**Work instruction**
How would you continue the passage below about NHTSA's push to recall older Jeep Cherokees and Libertys, starting after its final sentence?

**Excerpt to read**
Unfazed, trial lawyer–supported Ditlow was back at it in 2011, accusing Toyota of making “killing machines” that suddenly accelerated due to electronic gremlins. That NHTSA-endorsed witch hunt was also proven unworthy by independent scientific review.
Now, with Chrysler riding the Jeep Grand Cherokee back to profitability after its 2009 taxpayer bailout, Ditlow and NHTSA are targeting Chrysler’s cash cow — demanding the recall of all 1993–2004 Cherokees and Libertys because of an alleged gas-tank design flaw.
Taking a page from GM’s offense, Chrysler has fought back — a rare response by an automaker that would just as soon pay recall costs than expose precious brands to months of media sensationalism and Congressional hearings. But NHTSA’s case against Chrysler is that weak.
“The subject vehicles are not defective and their fuel systems do not pose an unreasonable risk,” responded the Fiat-owned company in a white paper Tuesday. “These vehicles met or exceeded all applicable federal motor vehicle safety standards in place at the time they were built.”

**Dataset section**
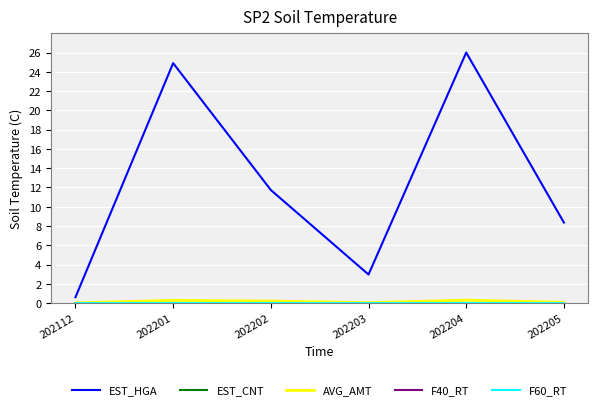

Which label corresponds to the largest value in the chart?

202204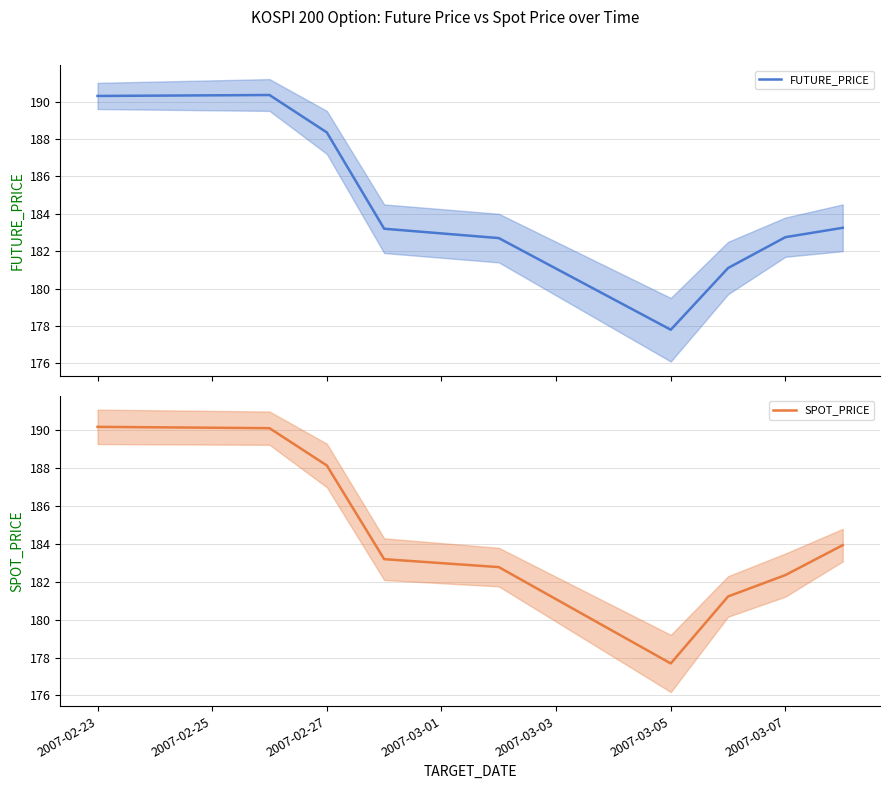

What is the highest value of the FUTURE_PRICE series?

190.3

**Response box**
Indeed, Jeep uses NHTSA’s own data against it, citing the agency’s own Fatality Analysis Reporting System indicating 24 models that are more likely to be involved in fatal, rear-end crashes — yet none of them have been recalled. Chrysler doesn’t deny that its products have been involved in fiery crashes — resulting in tragic deaths — but it legitimately asserts that its SUVs have historically been among the safest in class.
Jeep’s strategy is admittedly risky. Yes, recall repair costs run an estimated $500 million–$1 billion — but it is also risking exposing an iconic brand that almost single-handedly brought the company back from extinction. Still. Republicans now control the House of Representatives — meaning no show trials in front of California Democrat Henry Waxman’s Energy and Commerce Committee that the NHTSA used to lynch Toyota.
No automaker has challenged a federal recall since Chrysler did it in 1998 to protect its mid-size sedan brands from spurious NHTSA seatbelt-safety claims. The Detroit carmaker won that battle — and figures to win this one too.